┌──
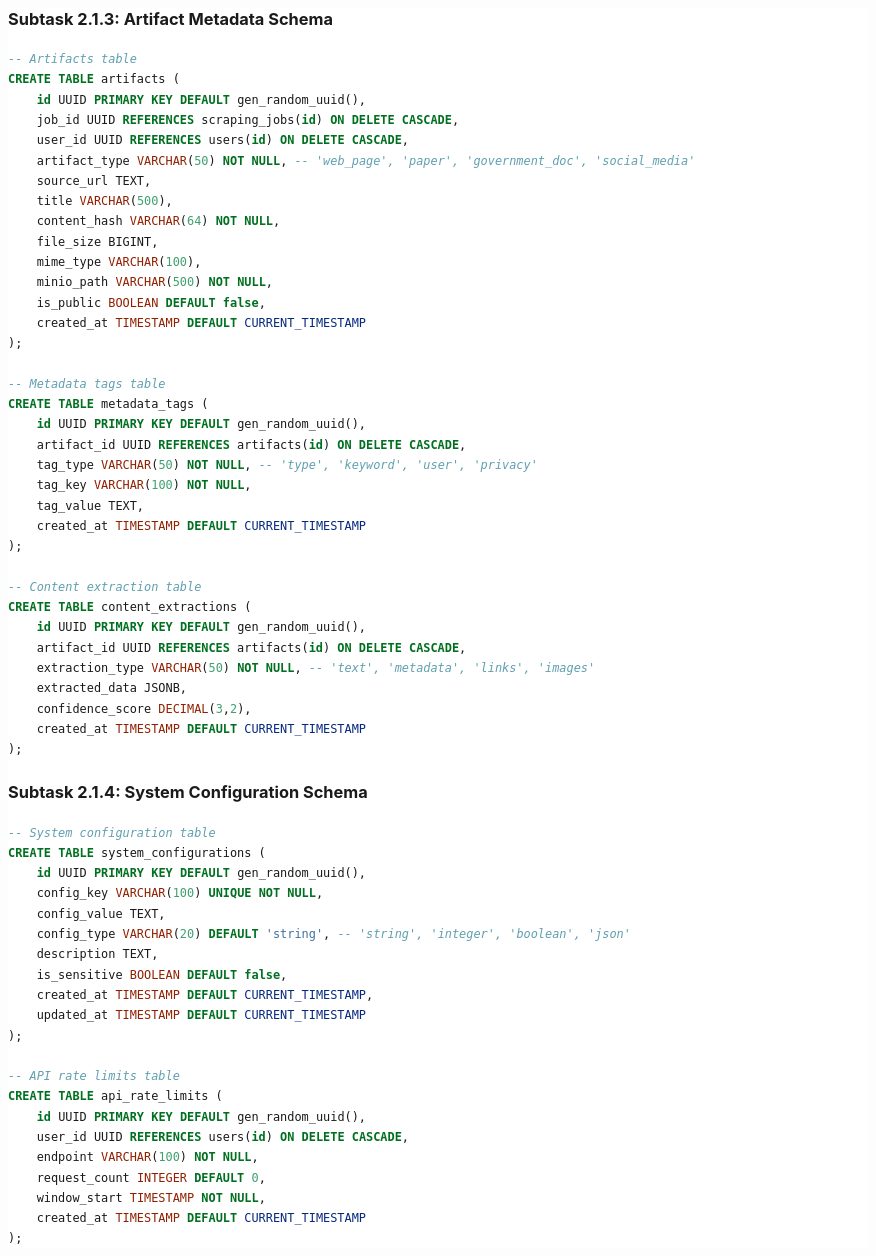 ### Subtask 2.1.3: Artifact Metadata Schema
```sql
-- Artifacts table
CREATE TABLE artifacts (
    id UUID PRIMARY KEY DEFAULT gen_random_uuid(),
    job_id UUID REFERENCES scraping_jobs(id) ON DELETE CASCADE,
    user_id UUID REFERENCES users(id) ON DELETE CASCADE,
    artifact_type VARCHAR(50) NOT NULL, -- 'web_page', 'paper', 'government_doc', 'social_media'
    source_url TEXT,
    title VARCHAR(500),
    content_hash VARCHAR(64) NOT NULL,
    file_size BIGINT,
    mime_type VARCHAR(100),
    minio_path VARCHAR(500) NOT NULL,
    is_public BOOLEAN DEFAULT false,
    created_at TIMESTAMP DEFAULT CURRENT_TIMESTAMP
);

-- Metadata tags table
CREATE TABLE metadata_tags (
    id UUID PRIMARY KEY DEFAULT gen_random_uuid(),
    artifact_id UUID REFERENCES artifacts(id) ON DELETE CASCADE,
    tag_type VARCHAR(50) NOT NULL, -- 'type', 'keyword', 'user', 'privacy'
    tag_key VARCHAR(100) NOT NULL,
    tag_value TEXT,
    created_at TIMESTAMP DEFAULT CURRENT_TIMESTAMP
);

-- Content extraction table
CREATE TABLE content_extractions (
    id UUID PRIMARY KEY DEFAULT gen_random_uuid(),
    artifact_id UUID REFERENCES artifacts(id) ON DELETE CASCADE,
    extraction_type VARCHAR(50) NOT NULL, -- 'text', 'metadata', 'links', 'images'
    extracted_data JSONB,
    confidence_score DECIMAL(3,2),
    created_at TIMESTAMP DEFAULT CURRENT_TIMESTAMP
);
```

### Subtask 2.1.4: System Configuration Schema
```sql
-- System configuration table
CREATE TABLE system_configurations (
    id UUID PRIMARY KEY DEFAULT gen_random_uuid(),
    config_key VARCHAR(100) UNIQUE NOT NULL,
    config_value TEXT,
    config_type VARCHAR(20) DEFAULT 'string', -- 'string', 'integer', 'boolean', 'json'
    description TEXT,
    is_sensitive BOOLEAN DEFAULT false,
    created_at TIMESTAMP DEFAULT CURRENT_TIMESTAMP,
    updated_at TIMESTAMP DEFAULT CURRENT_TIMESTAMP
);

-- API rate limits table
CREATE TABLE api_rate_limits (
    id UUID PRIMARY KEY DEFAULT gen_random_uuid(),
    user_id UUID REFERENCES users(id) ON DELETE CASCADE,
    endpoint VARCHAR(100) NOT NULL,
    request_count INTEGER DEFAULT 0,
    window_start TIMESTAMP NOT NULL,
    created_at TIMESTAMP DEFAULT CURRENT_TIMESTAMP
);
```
└──
■ INSTRUCTIONS TO FOLLOW ■
Your reply must contain each entry exactly as written and no pictures.

■ TASK OUTPUT ■
 ### Subtask 2.1.3: Artifact Metadata Schema
```sql
-- Artifacts table
CREATE TABLE artifacts (
    id UUID PRIMARY KEY DEFAULT gen_random_uuid(),
    job_id UUID REFERENCES scraping_jobs(id) ON DELETE CASCADE,
    user_id UUID REFERENCES users(id) ON DELETE CASCADE,
    artifact_type VARCHAR(50) NOT NULL, -- 'web_page', 'paper', 'government_doc', 'social_media'
    source_url TEXT,
    title VARCHAR(500),
    content_hash VARCHAR(64) NOT NULL,
    file_size BIGINT,
    mime_type VARCHAR(100),
    minio_path VARCHAR(500) NOT NULL,
    is_public BOOLEAN DEFAULT false,
    created_at TIMESTAMP DEFAULT CURRENT_TIMESTAMP
);

-- Metadata tags table
CREATE TABLE metadata_tags (
    id UUID PRIMARY KEY DEFAULT gen_random_uuid(),
    artifact_id UUID REFERENCES artifacts(id) ON DELETE CASCADE,
    tag_type VARCHAR(50) NOT NULL, -- 'type', 'keyword', 'user', 'privacy'
    tag_key VARCHAR(100) NOT NULL,
    tag_value TEXT,
    created_at TIMESTAMP DEFAULT CURRENT_TIMESTAMP
);

-- Content extraction table
CREATE TABLE content_extractions (
    id UUID PRIMARY KEY DEFAULT gen_random_uuid(),
    artifact_id UUID REFERENCES artifacts(id) ON DELETE CASCADE,
    extraction_type VARCHAR(50) NOT NULL, -- 'text', 'metadata', 'links', 'images'
    extracted_data JSONB,
    confidence_score DECIMAL(3,2),
    created_at TIMESTAMP DEFAULT CURRENT_TIMESTAMP
);
```

### Subtask 2.1.4: System Configuration Schema
```sql
-- System configuration table
CREATE TABLE system_configurations (
    id UUID PRIMARY KEY DEFAULT gen_random_uuid(),
    config_key VARCHAR(100) UNIQUE NOT NULL,
    config_value TEXT,
    config_type VARCHAR(20) DEFAULT 'string', -- 'string', 'integer', 'boolean', 'json'
    description TEXT,
    is_sensitive BOOLEAN DEFAULT false,
    created_at TIMESTAMP DEFAULT CURRENT_TIMESTAMP,
    updated_at TIMESTAMP DEFAULT CURRENT_TIMESTAMP
);

-- API rate limits table
CREATE TABLE api_rate_limits (
    id UUID PRIMARY KEY DEFAULT gen_random_uuid(),
    user_id UUID REFERENCES users(id) ON DELETE CASCADE,
    endpoint VARCHAR(100) NOT NULL,
    request_count INTEGER DEFAULT 0,
    window_start TIMESTAMP NOT NULL,
    created_at TIMESTAMP DEFAULT CURRENT_TIMESTAMP
);
```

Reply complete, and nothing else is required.